Volvo Penta has introduced several industry-first innovations to the marine engine market, including the sterndrive unit, contra-rotating propellers Duoprop, and Forward Drive. In 2005, Volvo Penta launched the first IPS (Inboard Performance System) engine, a new "pod type" boat drive system with counter rotating forward-facing propellers operated by a joystick. Its engines are used by more than 140 boat manufacturers, including Tiara Yachts, Fairline Boats, Sunseeker, Riviera, Four Winns, Sea Ray, Hanse, Bavaria and Cranchi.

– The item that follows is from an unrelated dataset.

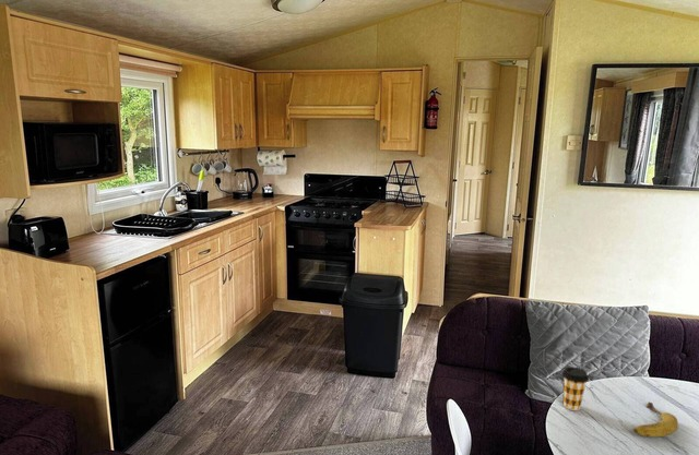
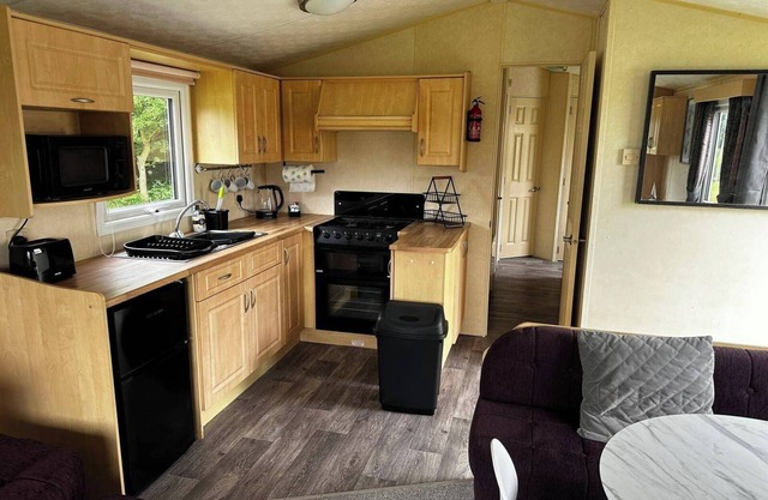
- fruit [632,402,679,439]
- coffee cup [560,366,590,411]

In conjunction with Volvo owned CPAC Systems , Volvo Penta and Yamaha Motor signed an agreement involving technological partnership in December 2010. Volvo Penta have a strong presence in the Marine Commercial segment; many passenger ferries, workboats, Military vessels, dive support vessels and fishing vessels utilise Volvo Penta engines for propulsion, power generation or auxiliary equipment such as bow thrusters. Most recently, Volvo Penta has been the number one choice of propulsion and power generation for offshore wind farm vessels, a.k.a. Crew transfer vessel (CTV). Operators can appreciate the reliability and performance from Volvo Penta engines and IPS propulsion systems. With ever-demanding focus on reducing emissions, Volvo Penta have released to market a hybrid solution for utilising electric motors mated to IPS drives.

===Industrial engines===
The company sells its engines to a variety of users, including many generator manufacturers, such as Aggreko Sdmo, Genpower, Kohler and Shanghai Dingxin Electric Group. Its engines are also used in mining equipment and stone-crushing machinery.

===Manufacturing bases===
The company has a number of manufacturing bases for diesel engines at Vara, Sweden; Lingang, China; and Lexington, Tennessee, United States, for all gasoline engines and sterndrives. Volvo Penta operates worldwide and has around 4,000 dealers in 130 countries.